He turned the round over in his hand a few times, then pocketed it.

Next up, call Gia.

He'd planned to wait until he was back in the city and just a few minutes from her door. But en route he'd seen the headline about an apartment in Bay Ridge in his neighbor's Miami Herald. He'd borrowed the front section and learned that the FBI had broken the story about the connection between the apartment and the explosion. The article also mentioned the Arabic scrawl Jack had seen on the wall. It translated as, God is Great. Jihad forever.

Swell.

The mood back in the city would be tense—only a tiny fraction of what it would have been had the cockroaches succeeded—but Gia might be worried for herself and Vicky and the baby. He figured she'd be more comfortable knowing he was around.

He tapped in her number.

No answer at home. He didn't leave a message but called her cell phone instead. Again, no answer. This time he left a message.
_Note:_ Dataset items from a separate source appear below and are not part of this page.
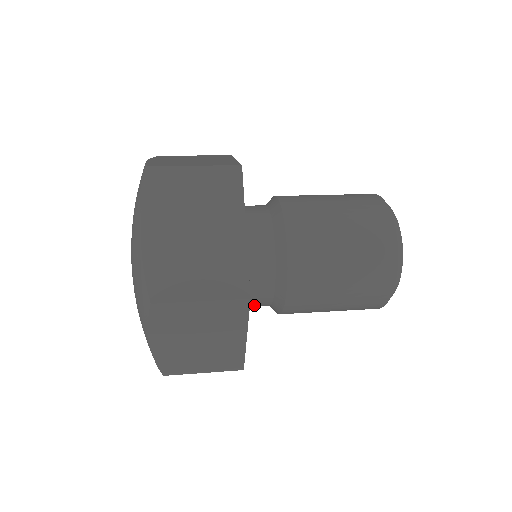
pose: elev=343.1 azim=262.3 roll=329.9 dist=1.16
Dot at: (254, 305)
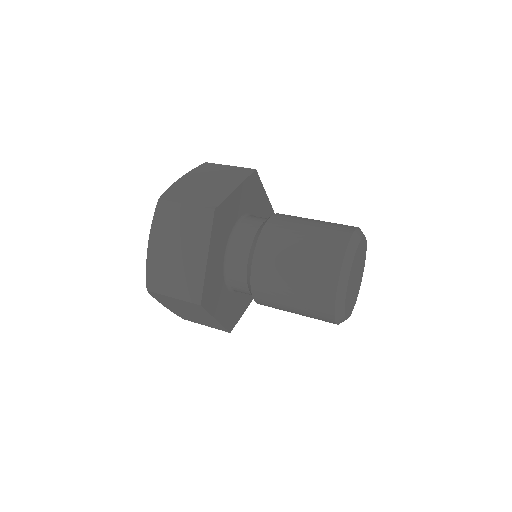
Dot at: (234, 274)
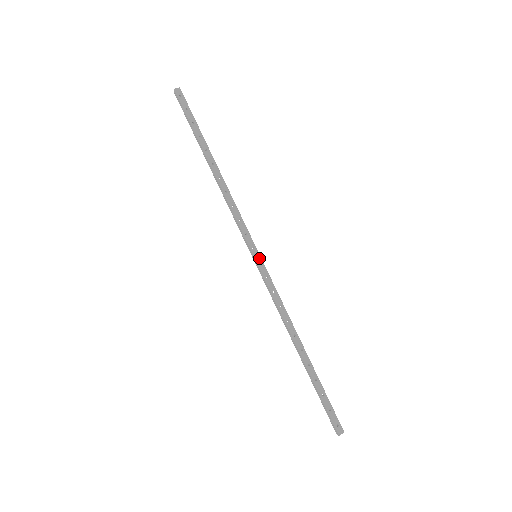
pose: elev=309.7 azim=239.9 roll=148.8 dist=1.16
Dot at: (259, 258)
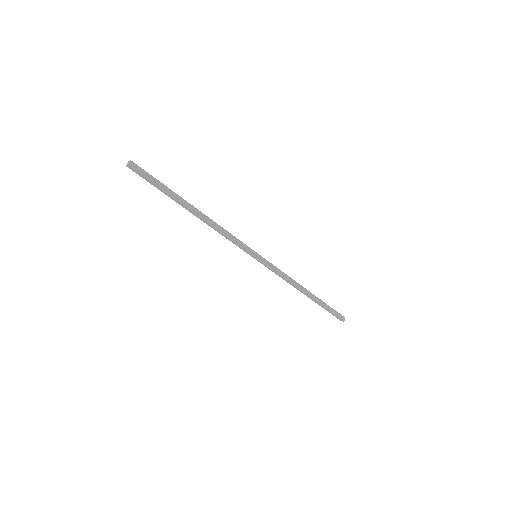
Dot at: (259, 256)
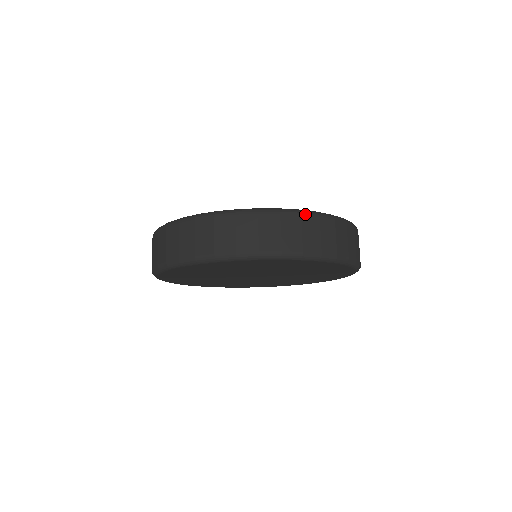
"Hi, Gi, it's me. Things didn't work out with the trip so I'm headed home. I'll explain everything when I get there. See you in a few hours."

He broke the connection and sat there.

Odd. He could usually get hold of Gia at one of those two numbers. She wanted to be always available should the Vickster need her. The only time she'd leave it home or turn it off was when she was with Vicky.

A vague unease settled on him. He started the car and gunned it toward the exit. A two-hour drive lay ahead of him, longer if he hit construction.

The unease grew stronger.

9

"A woman and a child?" Cal said.

The thought turned his stomach.

"Not just a woman," the Oculus said, his expression bleak. "A pregnant woman."

Cal groaned. Even worse.

He and about a dozen other yeniceri had gathered on the first floor and stood in a semicircle before the Oculus. Miller had been called but wasn't answering his phone.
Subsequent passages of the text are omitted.